Middle School Speech Contest

In 1948 The Modern Woodmen of America, which was founded in 1883, began sponsoring an oratory and speech contest in schools. The purpose of the contest was to offer students an opportunity to develop skills in clear thinking and public speaking. By the year 2005, over 90,000 students were participating in the event yearly.

This afternoon I served as a judge in the local contest at a middle school in our county. The topic for this year was "A Great American Leader." We heard 11 contestants speak for 3-5 minutes each to tell why the person they chose qualifies as a "great American leader." The persons chosen by these young people included Wilbur and Orville Wright, Sacajawea, Ray Charles, Harriet Tubman, Susan B. Anthony, and George Washington. Each young speaker had worked hard to present an interesting, informative, and convincing speech. Each one took the opportunity to improve his/her skills in English usage and public speaking. Each student who participated gained, no doubt, a boost in self-esteem as she/he completed this difficult task. So, in a very true sense, they were all winners. All participants received certificates, and the three top local winners received medals. The winner's name will be engraved on a school plaque as well. The other judge and I had a very difficult time narrowing the field and choosing just the three top speeches. The local winner will compete next month in the district competition, and the district winner will advance to the state competition.
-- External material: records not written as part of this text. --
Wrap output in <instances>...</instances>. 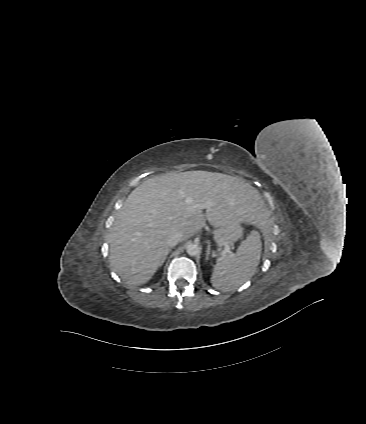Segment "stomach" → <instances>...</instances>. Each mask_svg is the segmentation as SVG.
Here are the masks:
<instances>
[{"label":"stomach","instance_id":"stomach-1","mask_svg":"<svg viewBox=\"0 0 366 424\" xmlns=\"http://www.w3.org/2000/svg\"><path fill=\"white\" fill-rule=\"evenodd\" d=\"M243 234V228L240 222L222 225L214 231V240L217 244L227 245L230 242L237 241Z\"/></svg>","mask_w":366,"mask_h":424}]
</instances>
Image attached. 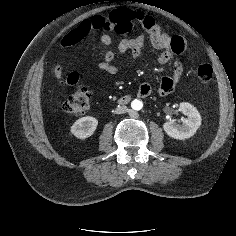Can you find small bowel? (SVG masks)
Masks as SVG:
<instances>
[{"mask_svg":"<svg viewBox=\"0 0 236 236\" xmlns=\"http://www.w3.org/2000/svg\"><path fill=\"white\" fill-rule=\"evenodd\" d=\"M143 29L148 33L152 46L161 50V53L157 56V63L159 65H166L173 60L172 74L163 77L159 84V93L162 95H169L182 80L184 63L180 58V55L188 50V42L182 36L171 37L163 33L152 18H149L144 23ZM100 41L104 46H110L112 44V38L107 33L101 35ZM72 44L75 43H72L68 36L62 41L63 47H69ZM144 45V35L139 34L135 37L120 40L117 45V52L120 54L130 53L132 56L138 57L142 54ZM174 55L176 56L175 58ZM115 57L116 53L114 51H106L103 60L99 64V68L109 75H115L118 72L117 66L113 63ZM53 73L60 84H73L77 80V75L75 74L65 77L62 67L59 64L54 66ZM69 79H71L72 82L68 81ZM151 90L149 84L143 83L139 87L138 94L142 97H146L151 93Z\"/></svg>","mask_w":236,"mask_h":236,"instance_id":"obj_1","label":"small bowel"}]
</instances>
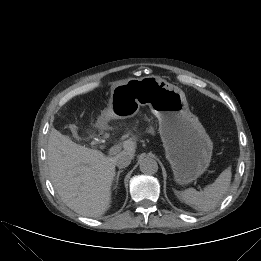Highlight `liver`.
Wrapping results in <instances>:
<instances>
[{
	"mask_svg": "<svg viewBox=\"0 0 261 261\" xmlns=\"http://www.w3.org/2000/svg\"><path fill=\"white\" fill-rule=\"evenodd\" d=\"M107 122L103 115L98 118V124ZM122 146L120 153L135 156L133 141L126 140ZM47 163L51 182L70 209L87 217H100L109 209L116 156L106 157L98 150L83 147L53 128L47 145Z\"/></svg>",
	"mask_w": 261,
	"mask_h": 261,
	"instance_id": "6515ba94",
	"label": "liver"
}]
</instances>
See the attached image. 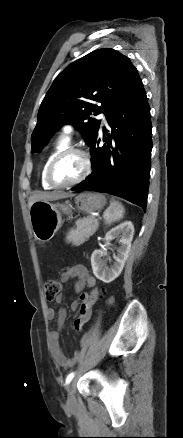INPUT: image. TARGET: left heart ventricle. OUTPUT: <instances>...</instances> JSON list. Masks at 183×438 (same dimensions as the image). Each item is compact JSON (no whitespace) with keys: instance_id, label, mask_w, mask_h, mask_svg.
Masks as SVG:
<instances>
[{"instance_id":"obj_1","label":"left heart ventricle","mask_w":183,"mask_h":438,"mask_svg":"<svg viewBox=\"0 0 183 438\" xmlns=\"http://www.w3.org/2000/svg\"><path fill=\"white\" fill-rule=\"evenodd\" d=\"M83 170V159L78 154H69L61 158L52 173L56 183L64 184L75 180Z\"/></svg>"}]
</instances>
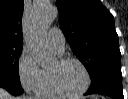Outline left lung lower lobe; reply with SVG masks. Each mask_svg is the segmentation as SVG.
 Returning <instances> with one entry per match:
<instances>
[{
  "label": "left lung lower lobe",
  "instance_id": "left-lung-lower-lobe-1",
  "mask_svg": "<svg viewBox=\"0 0 128 99\" xmlns=\"http://www.w3.org/2000/svg\"><path fill=\"white\" fill-rule=\"evenodd\" d=\"M91 81L92 84L85 95L104 94L113 99H124L121 66H103L91 77Z\"/></svg>",
  "mask_w": 128,
  "mask_h": 99
}]
</instances>
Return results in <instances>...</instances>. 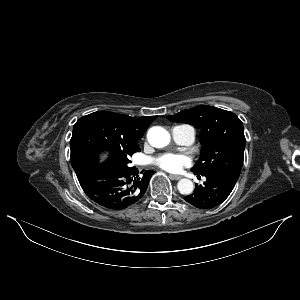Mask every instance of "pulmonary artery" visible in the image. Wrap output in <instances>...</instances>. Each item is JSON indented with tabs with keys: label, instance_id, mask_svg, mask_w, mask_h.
<instances>
[{
	"label": "pulmonary artery",
	"instance_id": "1",
	"mask_svg": "<svg viewBox=\"0 0 300 300\" xmlns=\"http://www.w3.org/2000/svg\"><path fill=\"white\" fill-rule=\"evenodd\" d=\"M173 140L182 145L191 144L195 139L194 129L189 125H177L171 130Z\"/></svg>",
	"mask_w": 300,
	"mask_h": 300
}]
</instances>
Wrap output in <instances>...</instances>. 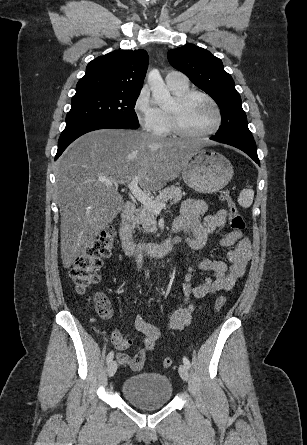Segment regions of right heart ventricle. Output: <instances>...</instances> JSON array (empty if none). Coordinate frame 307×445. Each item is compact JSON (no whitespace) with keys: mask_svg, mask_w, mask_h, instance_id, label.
Returning a JSON list of instances; mask_svg holds the SVG:
<instances>
[{"mask_svg":"<svg viewBox=\"0 0 307 445\" xmlns=\"http://www.w3.org/2000/svg\"><path fill=\"white\" fill-rule=\"evenodd\" d=\"M168 87H169V90L173 96H178V95L184 94L185 92H187L189 90L188 84L187 85L168 84ZM160 112H161V117H162L160 132L167 134V133L171 132V128L168 123L166 112H165V110H160Z\"/></svg>","mask_w":307,"mask_h":445,"instance_id":"right-heart-ventricle-1","label":"right heart ventricle"}]
</instances>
Eons ago this contest was commonly conducted in High Schools instead of in Middle Schools and was referred to as an "oratory contest." During that long-ago time period, I was one of the student contestants. I won't even mention the decade in which I was the local and district winner and placed 4th in the state competition. That was a long time ago, but I enjoyed reminiscing about it as I participated in this contest again today in a different capacity.